= Beginning of Section =

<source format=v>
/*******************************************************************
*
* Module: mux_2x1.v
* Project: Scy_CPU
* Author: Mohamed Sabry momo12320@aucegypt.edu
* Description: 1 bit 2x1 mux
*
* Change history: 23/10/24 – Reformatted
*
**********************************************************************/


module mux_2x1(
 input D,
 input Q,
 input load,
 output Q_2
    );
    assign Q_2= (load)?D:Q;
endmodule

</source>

= End of Section =
= Beginning of Section =

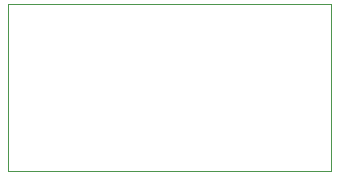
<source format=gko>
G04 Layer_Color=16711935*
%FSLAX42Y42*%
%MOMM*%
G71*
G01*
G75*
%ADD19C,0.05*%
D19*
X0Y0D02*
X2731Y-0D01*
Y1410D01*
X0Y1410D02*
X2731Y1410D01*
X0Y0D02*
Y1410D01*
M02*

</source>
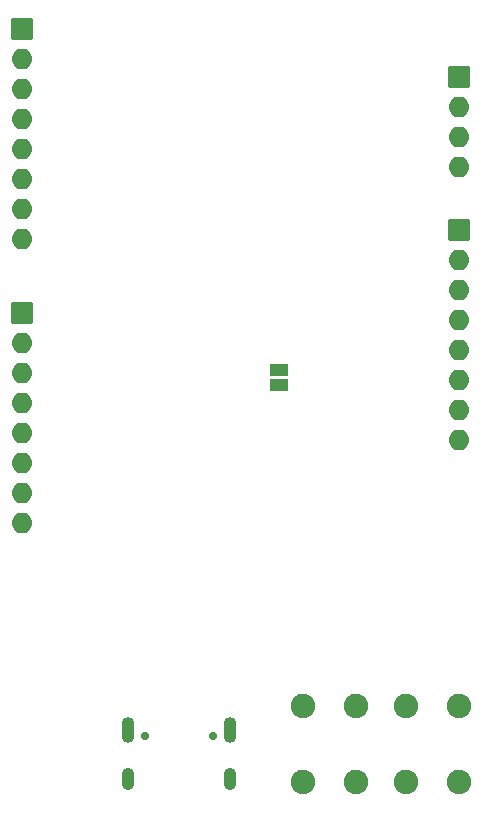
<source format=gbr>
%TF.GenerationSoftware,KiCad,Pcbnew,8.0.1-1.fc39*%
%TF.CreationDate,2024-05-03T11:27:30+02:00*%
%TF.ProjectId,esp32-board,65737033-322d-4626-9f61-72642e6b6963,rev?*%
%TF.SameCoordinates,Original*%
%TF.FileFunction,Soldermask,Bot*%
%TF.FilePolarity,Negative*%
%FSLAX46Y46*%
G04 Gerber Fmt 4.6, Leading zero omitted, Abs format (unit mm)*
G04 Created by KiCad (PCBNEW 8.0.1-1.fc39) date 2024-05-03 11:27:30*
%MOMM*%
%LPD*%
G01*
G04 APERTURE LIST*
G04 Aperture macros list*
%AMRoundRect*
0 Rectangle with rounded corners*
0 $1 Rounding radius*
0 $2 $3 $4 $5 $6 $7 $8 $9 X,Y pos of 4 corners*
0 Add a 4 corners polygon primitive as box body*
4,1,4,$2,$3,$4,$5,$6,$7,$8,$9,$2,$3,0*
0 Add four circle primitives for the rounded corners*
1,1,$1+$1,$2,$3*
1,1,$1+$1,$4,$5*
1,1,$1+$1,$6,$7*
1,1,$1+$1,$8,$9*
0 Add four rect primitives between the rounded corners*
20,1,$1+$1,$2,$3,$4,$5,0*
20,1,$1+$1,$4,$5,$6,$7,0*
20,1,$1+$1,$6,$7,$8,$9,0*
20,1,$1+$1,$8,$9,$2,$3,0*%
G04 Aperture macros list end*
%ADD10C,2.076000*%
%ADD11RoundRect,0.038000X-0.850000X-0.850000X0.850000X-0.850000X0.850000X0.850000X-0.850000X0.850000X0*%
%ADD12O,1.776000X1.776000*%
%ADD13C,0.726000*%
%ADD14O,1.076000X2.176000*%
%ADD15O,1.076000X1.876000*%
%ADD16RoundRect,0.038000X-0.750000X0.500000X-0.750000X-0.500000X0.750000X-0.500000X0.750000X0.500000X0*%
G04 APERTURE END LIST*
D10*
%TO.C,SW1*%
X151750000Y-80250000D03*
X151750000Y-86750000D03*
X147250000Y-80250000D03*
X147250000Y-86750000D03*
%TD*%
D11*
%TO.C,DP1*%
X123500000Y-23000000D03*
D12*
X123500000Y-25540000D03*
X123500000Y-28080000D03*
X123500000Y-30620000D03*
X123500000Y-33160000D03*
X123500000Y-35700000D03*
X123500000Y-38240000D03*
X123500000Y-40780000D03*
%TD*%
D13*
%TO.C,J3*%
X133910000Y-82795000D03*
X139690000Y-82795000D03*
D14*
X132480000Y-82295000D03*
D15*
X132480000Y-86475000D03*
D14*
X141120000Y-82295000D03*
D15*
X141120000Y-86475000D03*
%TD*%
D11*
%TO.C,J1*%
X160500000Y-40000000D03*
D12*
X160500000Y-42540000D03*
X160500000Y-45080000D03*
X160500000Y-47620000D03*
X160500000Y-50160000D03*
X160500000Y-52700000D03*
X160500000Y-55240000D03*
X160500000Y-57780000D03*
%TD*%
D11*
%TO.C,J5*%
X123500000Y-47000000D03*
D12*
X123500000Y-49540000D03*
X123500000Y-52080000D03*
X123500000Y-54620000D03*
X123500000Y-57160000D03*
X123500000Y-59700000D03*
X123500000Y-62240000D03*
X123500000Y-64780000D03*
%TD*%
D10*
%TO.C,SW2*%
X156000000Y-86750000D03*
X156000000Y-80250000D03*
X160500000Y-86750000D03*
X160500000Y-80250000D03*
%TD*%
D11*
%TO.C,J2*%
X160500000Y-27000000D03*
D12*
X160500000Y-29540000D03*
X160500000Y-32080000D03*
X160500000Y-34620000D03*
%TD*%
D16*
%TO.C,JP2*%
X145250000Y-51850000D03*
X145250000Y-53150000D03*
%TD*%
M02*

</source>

= End of Section =

Task brief: Lines above with the string "four" need to be found and copied.

Exercise solution:
0 Add four circle primitives for the rounded corners*
0 Add four rect primitives between the rounded corners*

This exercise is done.